Fans of sour beer-Belgian lambic, in particular, will find a lot to like in the ciders of Maryland's MillStone. Committed to mostly natural fermentations and historical flavor profiles with modern twists, the cider maker produces beverages that can be divisively acidic. For its Sidra Americana, the aim was to produce a traditional Basque-style cider — cloudy, naturally sour and bottled flat (meant to be poured into glass from a higher elevation for last-minute aeration). It succeeded, and the result was big apple flavor layered beneath the tart yeastiness.

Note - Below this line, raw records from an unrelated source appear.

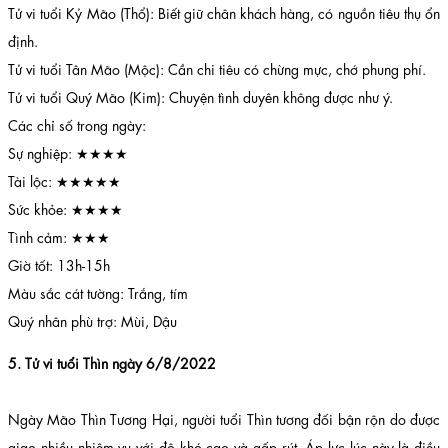
Tử vi tuổi Kỷ Mão (Thổ): Biết giữ chân khách hàng, có nguồn tiêu thụ ổn
định.
Tử vi tuổi Tân Mão (Mộc): Cần chi tiêu có chừng mực, chớ phung phí.
Tử vi tuổi Quý Mão (Kim): Chuyện tình duyên không được như ý.
Các chỉ số trong ngày:
Sự nghiệp: ★★★★
Tài lộc: ★★★★★
Sức khỏe: ★★★★
Tình cảm: ★★★
Giờ tốt: 13h-15h
Màu sắc cát tường: Trắng, tím
Quý nhân phù trợ: Mùi, Dậu
5. Tử vi tuổi Thìn ngày 6/8/2022
Ngày Mão Thìn Tương Hại, người tuổi Thìn tương đối bận rộn do được
giao nhiều nhiệm vụ với độ khó cao và gấp rút. Áp lực lúc này là điều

Shacksbury — Dry and Semi-Dry cans

Vermont's Shacksbury did beach-bum cider drinkers a favor by introducing cans of its Dry and Semi-Dry craft crushers this summer. A genuine artisanal producer, its portfolio runs the gamut of production methods and apple sourcing. These two approachable offerings — now in the even friendlier can format — allow drinkers to pick their poison to personal taste: Do you like your delicious fruit-strong cider with or without residual sweetness?

Crispin — the Saint

Since it is parented by MillerCoors, the impulse is strong to write off Crispin Cider snootily as a cynical, faux-artisanal effort. The truth is, the ciders produced at Crispin's well-monied facility in Colfax, Calif., are exceedingly well-executed. Take one of their Artisanal Reserve ciders, such as the Saint, an unfiltered, nontraditional oddity fermented with Belgian Trappist yeast and pure maple syrup. The result evokes freshly baked apple pie yet never veers too cloying.

West County — Redfield

West County is another one of U.S. craft cider's '80s godfathers, making a persuasive, several-decade case for New England as the de facto Napa Valley of apple wine. The label has remained small and family-operated, ensuring no waning of quality. One of its more unique offerings is fermented from the pressings of the heirloom Redfield varietal, which is red-fleshed. The cider it yields pours a scarlet hue more striking than rosé and packs a quenching balance of acidic character, bitterness and fruitiness.